WORK TASK A ▸ Extract word for word the part of the Wiener process thread starting with "Given a Wiener" and going on through "would be helpful.".

TEXT UNDER STUDY ▸
★ ★ ★ ★ ★
Given a Wiener process X, how do I prove this?
$R_x(s,t) = E[X(s)X(t)] = min(s,t)$
There seems to be a trick with dividing to two cases of $s<t$ and $s>t$, but I can't figure out how this would be helpful.
This is what I've got so far:
$R_x(s,t) = E[X(s)X(t)] = E[X(s)(X(t)-X(s)+X(s))]$ $=E[X(s)^2]+E[X(s)(X(t)-X(s)]=E[X(s)^2]+E[(X(s)-X(0))(X(t)-X(s)]$ $=E[X(s)^2]+E[(X(s)-X(0))]E[(X(t)-X(s)]$ $=E[X(s)^2]+E[(X(s))]E[(X(t)-X(s)] = E[X(s)^2] = Var[X(s)] = s$
But the same thing could be done with t instead of s... So what am I doing wrong?
Brownian motion has independent increments and $X(t) \sim N(0,t)$.
If $t < s$ then
$$0 = E[X(t)(X(s)-X(t))] = E[X(t)X(s)]-E[X(t)^2]=E[X(t)X(s)]-t.$$
Hence,
$$E[X(t)X(s)] = t = \min(t,s)$$
Similarly if $s < t$, then $E[X(t)X(s)] = s = \min(t,s)$
★ ★ ★ ★ ★
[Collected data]
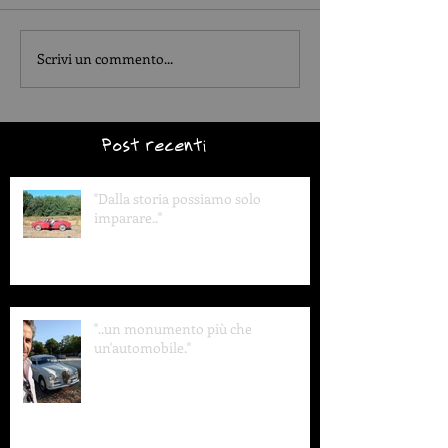
Scrivi un commento...
Post recenti
"Dalla storia possiamo solo
imparare.."
"..un monumento più che
un'automobile."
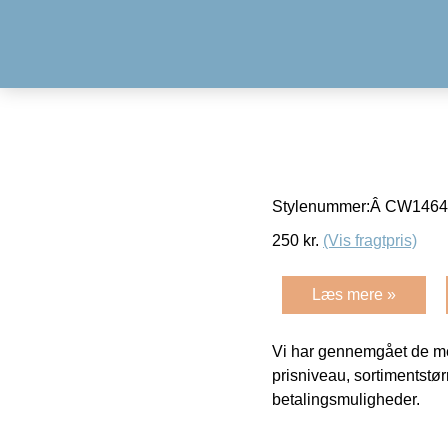
Stylenummer:Â CW1464-1
250
kr.
(Vis fragtpris)
Læs mere »
Vi har gennemgået de mes
prisniveau, sortimentstø
betalingsmuligheder.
★ ★ ★ ★ ★
WORK TASK B ▸ Please copy every line of the entries under Collected data exactly as they appear, leaving the pictures out of your answer.

ANSWER SPACE A ▸
Given a Wiener process X, how do I prove this?
$R_x(s,t) = E[X(s)X(t)] = min(s,t)$
There seems to be a trick with dividing to two cases of $s<t$ and $s>t$, but I can't figure out how this would be helpful.

ANSWER SPACE B ▸
Scrivi un commento...
Post recenti
"Dalla storia possiamo solo
imparare.."
"..un monumento più che
un'automobile."
Stylenummer:Â CW1464-1
250
kr.
(Vis fragtpris)
Læs mere »
Vi har gennemgået de mes
prisniveau, sortimentstø
betalingsmuligheder.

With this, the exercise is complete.